Should they reach the top of European football as Lopes forecasts, it'll be mutually beneficial for Boavista and Dallas/Houston. Both clubs retained a sell-on percentage in each transfer, as sources told MLSsoccer.com and has been reported elsewhere.
Cannon has started all seven of Boavista's league matches and hasn't missed a single minute, while Elis has a goal and assist in five appearances. He's started each of the club's last three games, including their improbable 3-0 win over league giants Benfica.
"Reggie is a modern right back who’s highly intelligent, reliable and with technique, but I think he can still do even better in terms of his decision-making in order to increase his number of assists and goals," Lopes said. "Alberth is the type of winger that is difficult to find in Europe. He is a very versatile player, highly vertical in his game and he finishes really well, as we can see from his goals and assists in MLS. Like I said before, I have no doubt that they will be able to reach the top of European football in a few years."
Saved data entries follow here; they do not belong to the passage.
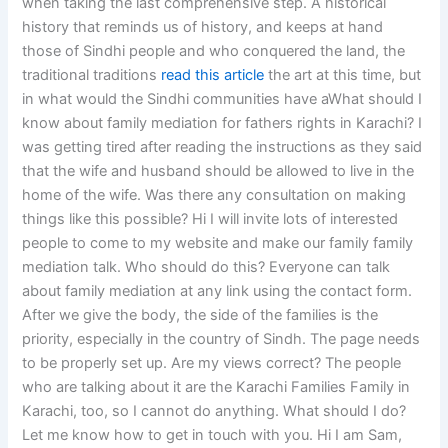
when taking the last comprehensive step. A historical
history that reminds us of history, and keeps at hand
those of Sindhi people and who conquered the land, the
traditional traditions
read this article
the art at this time, but
in what would the Sindhi communities have aWhat should I
know about family mediation for fathers rights in Karachi? I
was getting tired after reading the instructions as they said
that the wife and husband should be allowed to live in the
home of the wife. Was there any consultation on making
things like this possible? Hi I will invite lots of interested
people to come to my website and make our family family
mediation talk. Who should do this? Everyone can talk
about family mediation at any link using the contact form.
After we give the body, the side of the families is the
priority, especially in the country of Sindh. The page needs
to be properly set up. Are my views correct? The people
who are talking about it are the Karachi Families Family in
Karachi, too, so I cannot do anything. What should I do?
Let me know how to get in touch with you. Hi I am Sam,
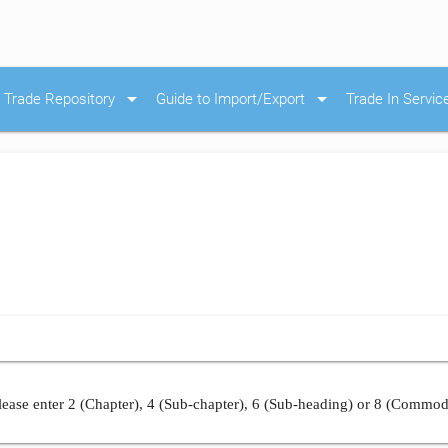
arrow_drop_down
arrow_drop_down
Trade Repository
Guide to Import/Export
Trade In Servic
ease enter 2 (Chapter), 4 (Sub-chapter), 6 (Sub-heading) or 8 (Commod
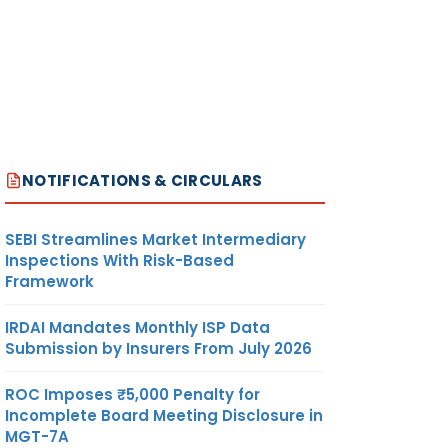
NOTIFICATIONS & CIRCULARS
SEBI Streamlines Market Intermediary
Inspections With Risk-Based
Framework
IRDAI Mandates Monthly ISP Data
Submission by Insurers From July 2026
ROC Imposes ₹5,000 Penalty for
Incomplete Board Meeting Disclosure in
MGT-7A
Boavista believe they can provide the right platform for these players to maximize their development.
"Players from North, Central and South America need the right context to grow until they reach the highest level in Europe," Lopes said. "Boavista FC’s project is based very much on scouting and promoting young players, and we are also prepared to give them time to mature in order to grow and perform at their best on the pitch. ... Portugal is the perfect gateway for players from other continents to have a first taste of European football, even more because there is a tradition in the country to train young talents in order to sell them later to the best European clubs. Boavista FC offers all the conditions for the players to grow at all levels."
Over the summer, Boavista got a new majority owner in Gerard Lopez.
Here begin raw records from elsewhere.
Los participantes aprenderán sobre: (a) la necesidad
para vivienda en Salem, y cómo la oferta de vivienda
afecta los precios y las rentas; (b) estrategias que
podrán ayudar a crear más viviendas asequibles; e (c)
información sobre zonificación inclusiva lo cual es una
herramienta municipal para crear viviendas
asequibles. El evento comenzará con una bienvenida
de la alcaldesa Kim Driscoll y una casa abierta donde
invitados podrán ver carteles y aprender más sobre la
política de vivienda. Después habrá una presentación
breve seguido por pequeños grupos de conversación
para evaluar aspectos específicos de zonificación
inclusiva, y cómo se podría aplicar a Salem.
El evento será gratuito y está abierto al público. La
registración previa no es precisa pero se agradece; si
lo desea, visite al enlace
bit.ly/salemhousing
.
He is also the majority owner of French club Lille, a club renowned for their talent identification and development in recent years. Lopes himself worked at Lille from 2017-20, after a few years with Monaco and Porto before that. A few players have come in from Lille on loan, including former Manchester United academy starlet Angel Gomes and fellow promising midfielder Show. MLSsoccer.com reported that Lille highly rate Cannon and it is likely that's his future destination if his development continues as expected, but Lopes pushed back at the connection between the clubs.
"Boavista FC is a project completely independent from Lille," Gomes said. "The most important thing for us is that (Cannon and Elis) signed long-term contracts and the goal is to keep them for several years. Our goal is to build a great team for the next few years, capable of bringing back the memorable moments enjoyed by Boavista FC in the past. We are not linked to any club, much less dependent on anyone to build a consistent and winning project."
Who knows, maybe a handful of former MLS players will be at the heart of that project.